### What this task involves
Filter the lines below, keeping every line that contains the string "dikirim". The match is case-sensitive.

### Available data
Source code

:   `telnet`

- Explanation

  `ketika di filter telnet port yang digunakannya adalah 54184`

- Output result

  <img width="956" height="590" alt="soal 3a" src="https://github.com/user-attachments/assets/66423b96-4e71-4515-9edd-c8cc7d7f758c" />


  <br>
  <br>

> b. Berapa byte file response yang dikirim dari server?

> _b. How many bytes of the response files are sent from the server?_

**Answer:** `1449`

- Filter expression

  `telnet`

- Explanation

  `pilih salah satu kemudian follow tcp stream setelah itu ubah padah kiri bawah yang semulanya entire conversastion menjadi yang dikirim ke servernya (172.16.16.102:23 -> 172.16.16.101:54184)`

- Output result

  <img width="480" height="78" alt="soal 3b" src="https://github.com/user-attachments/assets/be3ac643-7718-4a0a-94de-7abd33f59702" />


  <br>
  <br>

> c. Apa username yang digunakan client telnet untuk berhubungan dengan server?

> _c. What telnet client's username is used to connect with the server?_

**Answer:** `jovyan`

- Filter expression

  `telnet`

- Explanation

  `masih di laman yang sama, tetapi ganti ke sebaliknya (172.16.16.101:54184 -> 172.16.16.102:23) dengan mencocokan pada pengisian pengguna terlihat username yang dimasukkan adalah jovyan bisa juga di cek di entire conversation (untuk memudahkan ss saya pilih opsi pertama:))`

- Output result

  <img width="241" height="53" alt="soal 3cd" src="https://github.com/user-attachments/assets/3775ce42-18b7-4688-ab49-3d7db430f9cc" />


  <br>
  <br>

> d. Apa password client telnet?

### Answer section
> b. Berapa byte file response yang dikirim dari server?
  `pilih salah satu kemudian follow tcp stream setelah itu ubah padah kiri bawah yang semulanya entire conversastion menjadi yang dikirim ke servernya (172.16.16.102:23 -> 172.16.16.101:54184)`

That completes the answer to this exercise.